Better Menstrual Hygiene is Good for Business

Chris Williams, Executive Director, Water Supply and Sanitation Collaborative Council, and Racheal Meiers, Director, HERproject

Better Menstrual Hygiene is Good for Business

Every girl has a story about it. No woman, however old, probably forgets the experience of her first period. And the experience is more likely to have been negative than positive. In the developed world, where sanitary products are still advertised using a blue liquid that has yet to emerge from women, there is probably shyness or shame. In many developing countries, matters are far worse.

Last year, the Water Supply and Sanitation Collaborative Council (WSSCC), a UN body focused on improving sanitation and hygiene worldwide, set up a small tent in the corner of a travelling sanitation carnival called Nirmal Bharat Yatra (Great WASH Yatra). The Yatra travelled through six Indian states, over 50,000 kilometres, and saw 12,000 visitors pass through its gates to watch its WASH Idol talent shows, or play its sanitation-themed carnival games such as Poop Minefield (where blindfolded players have to pick up soap and avoid potentially dangerous poop). Only some of those, however, were allowed in the tent, because this was the Menstrual Hygiene Management Laboratory, or MHM Lab, for women and girls only. Behind its gaily coloured curtains, women and girls could take part in surveys about their experiences of periods, learn how to properly dry and use sanitary cloths (iron them first, dry them in sunshine) and take some free sanitary cloths home. They could also sign up to the WSSCC pledge to break the silence around this most damaging of taboos. But they did that anyway. Researchers in the lab were stunned by the desperation they saw in visitors just to talk about periods, and to learn.

73% of visitors to the tent said they knew nothing about menstruation when their periods began. Anecdotally, reports were given of girls seeing that they were bleeding and thinking they had cancer or were horribly injured. Even their mothers had not talked to them about it. During school outreach programmes, teachers reported their discomfort too. “How can I talk about menstruation,” said one male teacher, “when the parents would beat me up if I did?” Girls and women reported endemic restrictions on their lives: they were not allowed to eat pickles, cook food, carry water, go to temple or to wash themselves while they were menstruating.

Women in Pakistan, meanwhile, reported to the HERproject, a health programme set up by Business for Social Responsibility, that they were not supposed to wash during their period either. If they did, they would grow black, coarse hairs over their body and be unmarriageable.
These myths may seem ridiculous but they do real harm. Women who cannot wash themselves or who are too ashamed to wash their sanitary cloths run a constant risk of infection. Girls who are terrified of smelling are more likely to drop out of school permanently. We know already that up to a quarter of schoolgirls in India, for example, leave school when they reach puberty, a shocking proportion.

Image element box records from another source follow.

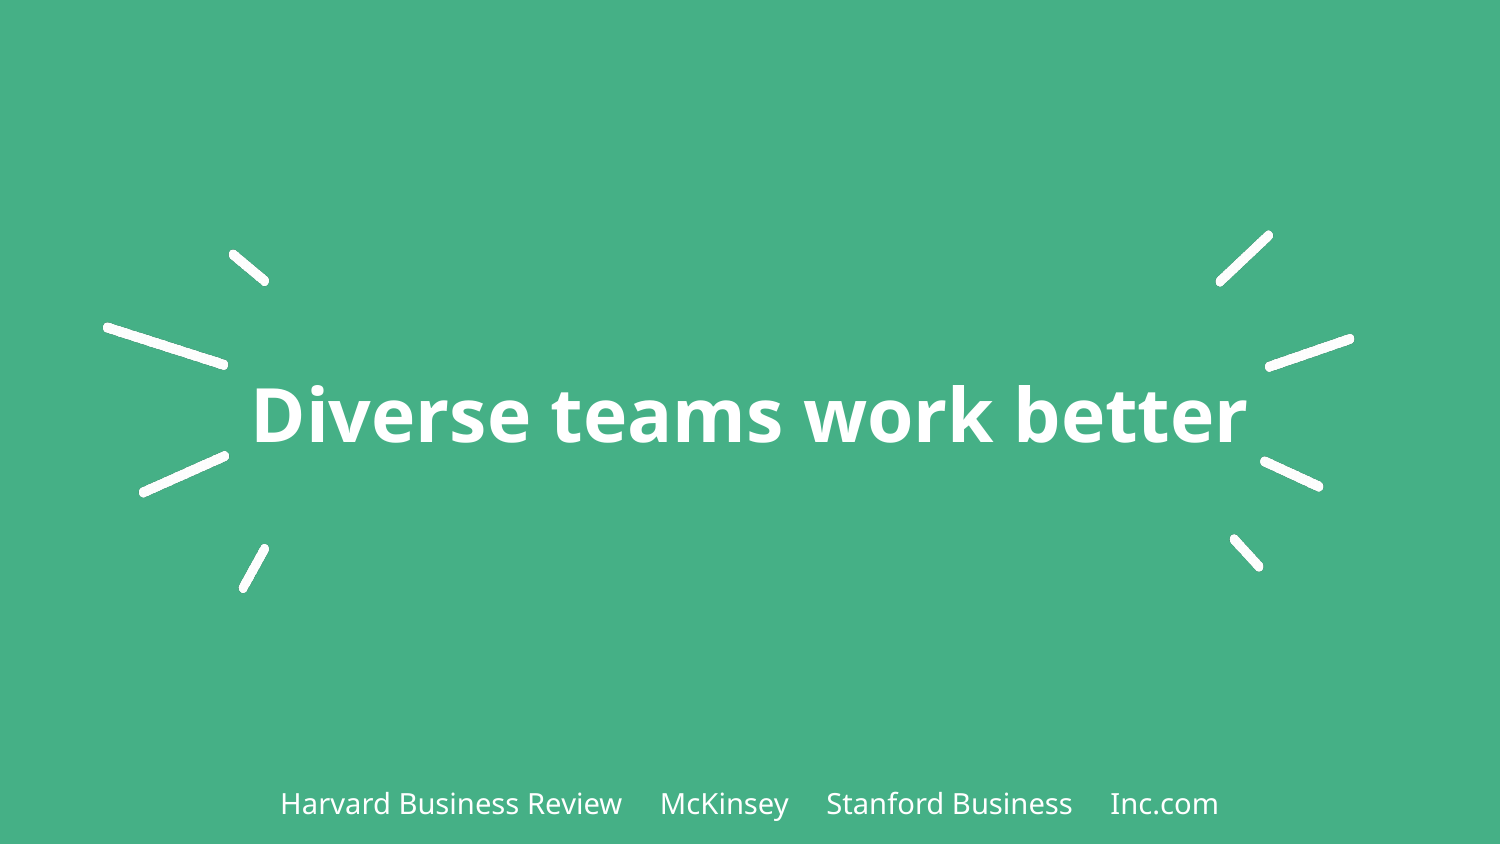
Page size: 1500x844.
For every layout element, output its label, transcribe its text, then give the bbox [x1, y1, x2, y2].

title Diverse teams work better [51, 0, 1449, 764]
picture [1200, 217, 1366, 593]
text_box Harvard Business Review McKinsey Stanford Business Inc.com [51, 764, 1449, 844]
picture [91, 230, 281, 606]
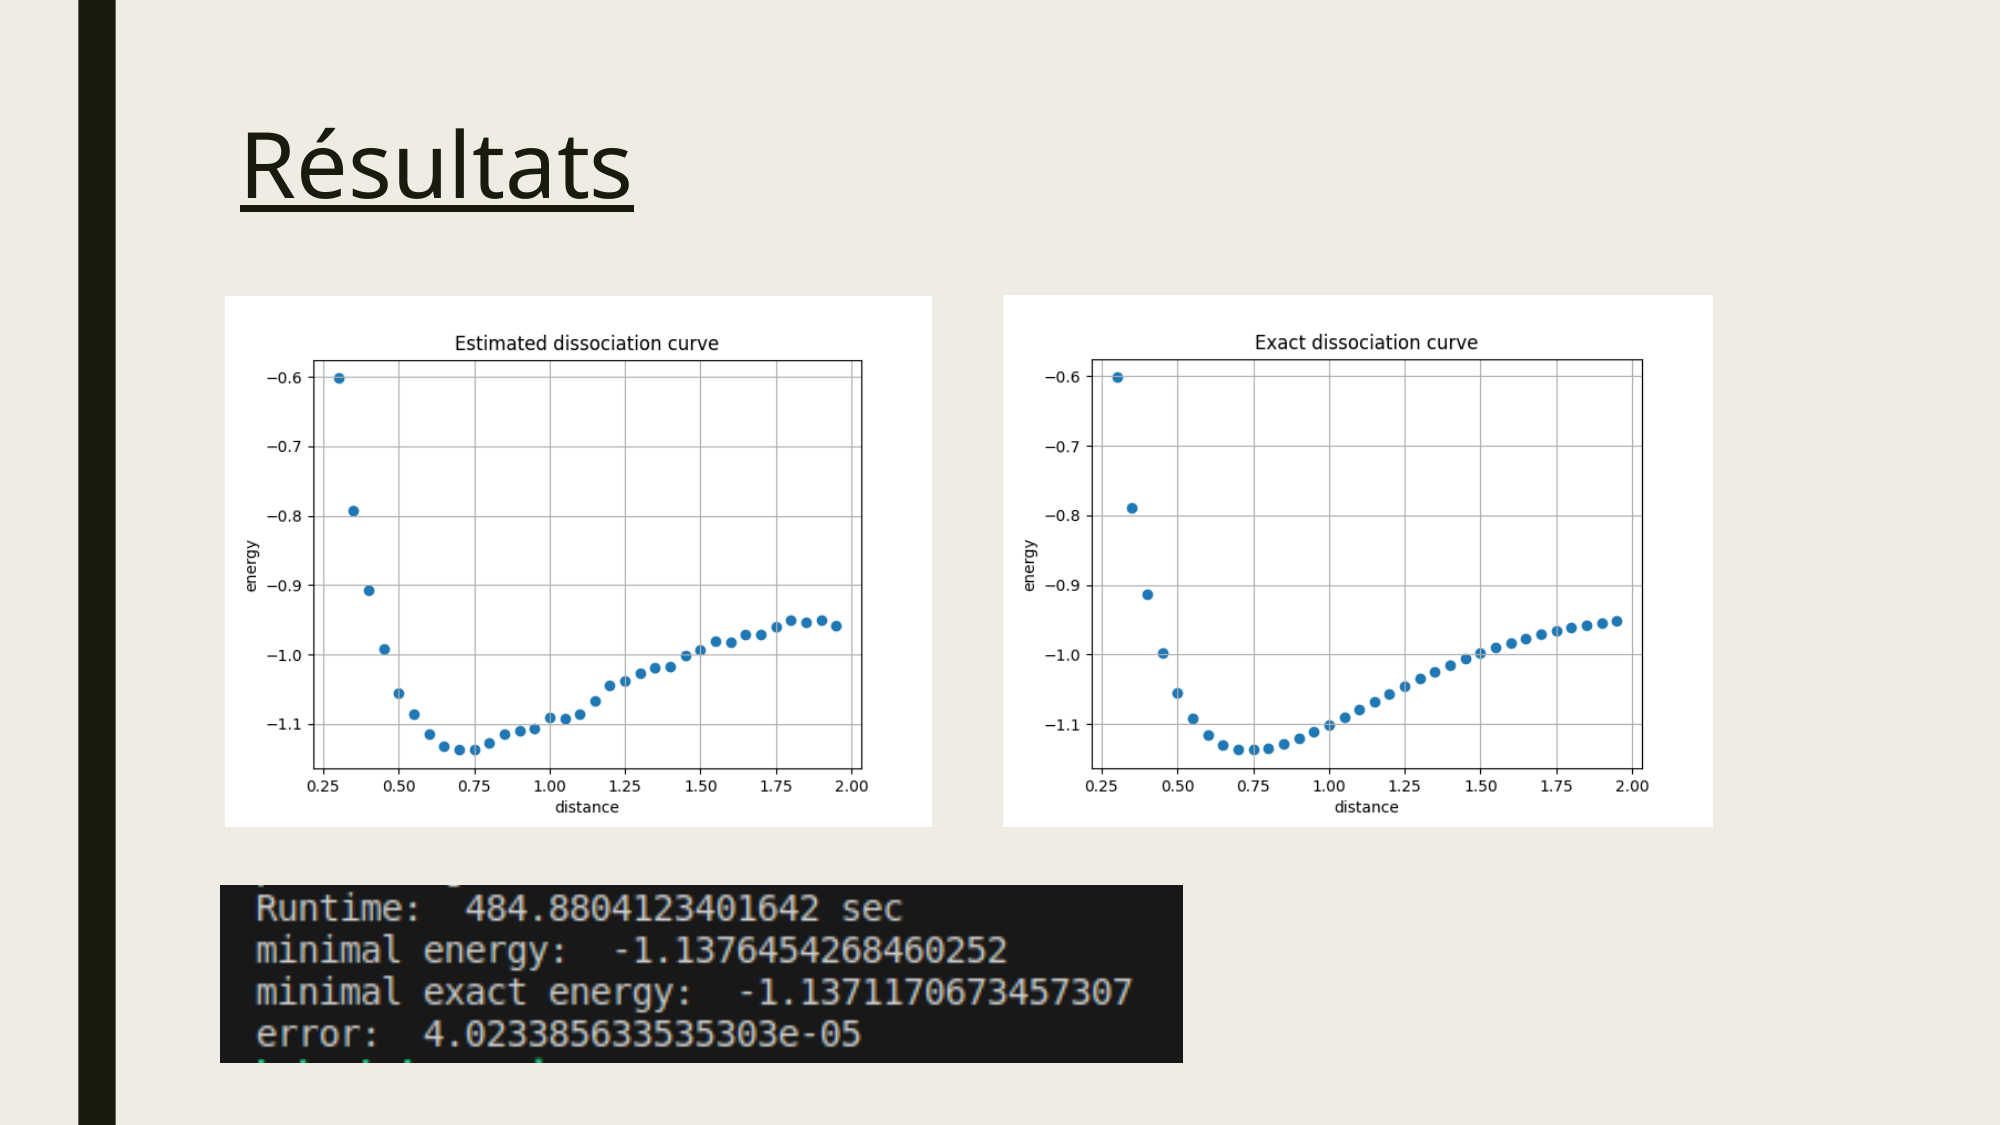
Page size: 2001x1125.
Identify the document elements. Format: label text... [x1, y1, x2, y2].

picture [1003, 295, 1713, 827]
title Résultats [225, 112, 1800, 357]
picture [225, 296, 932, 827]
picture [220, 885, 1183, 1063]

After educational outreach in Pakistani and Bangladeshi workplaces, HERproject saw factory worker absenteeism – most female workers stayed away from work for 3-5 days every month – reduced dramatically. Urinary infections – previously a monthly occurrence – disappeared. When factories provided subsidised sanitary napkins for sale, 80% of women began to use them.
Clearly, there is a desperate need from women and girls in developing countries for more information, better products, more openness and adequate and appropriate sanitation and hygiene facilities that can provide a comfortable space for women’s menstrual cycles with privacy and dignity.

Why haven’t they had it up until now? As discussed in We Can’t Wait, a new report by WSSCC, WaterAid and Unilever Domestos, the problem is systemic and intellectual. In health, as with other sectors, governments and the private sector often think in neat compartments such as family planning, HIV/AIDS or sanitation. But women and girls do not think of their bodies in this way. We need to begin to think more holistically about the terrible stigma of menstruation, and connect it appropriately to fertility, in order to tackle related stigma surrounding family planning and sexually transmitted infections. We need to start questioning funding priorities. We need to think of more creative ways to get information and education out to women and girls, but also to their teachers and health workers, who are rarely trained in providing menstrual hygiene information. There are encouraging signs that this can be done. Perhaps menstrual education can be attached to the roll-out of the HPV vaccine, due to begin this year. As chronic infection can impact on fertility, lessons in MHM could be linked to family planning programmes. That huge school drop-out rate is surely of enormous interest to anyone interested in funding better education and minimising school drop-outs. The HERproject has shown that businesses who invest in better menstrual hygiene for their – predominantly female – workers will have more productive factories. Better menstrual hygiene is good for business. These kinds of collaborations are really exciting, but they need to be fostered and encouraged.

How do we get businesses, donors and governments to properly address this desperate problem? First, by talking about it. That may seem a facile solution when the stakes are so high. But when menstruation is so hidden and stigmatized, breaking the silence can be immensely powerful. Let’s make good the belief that the time has come to shed our embarrassment, and to start talking periods, loudly, openly, unashamedly.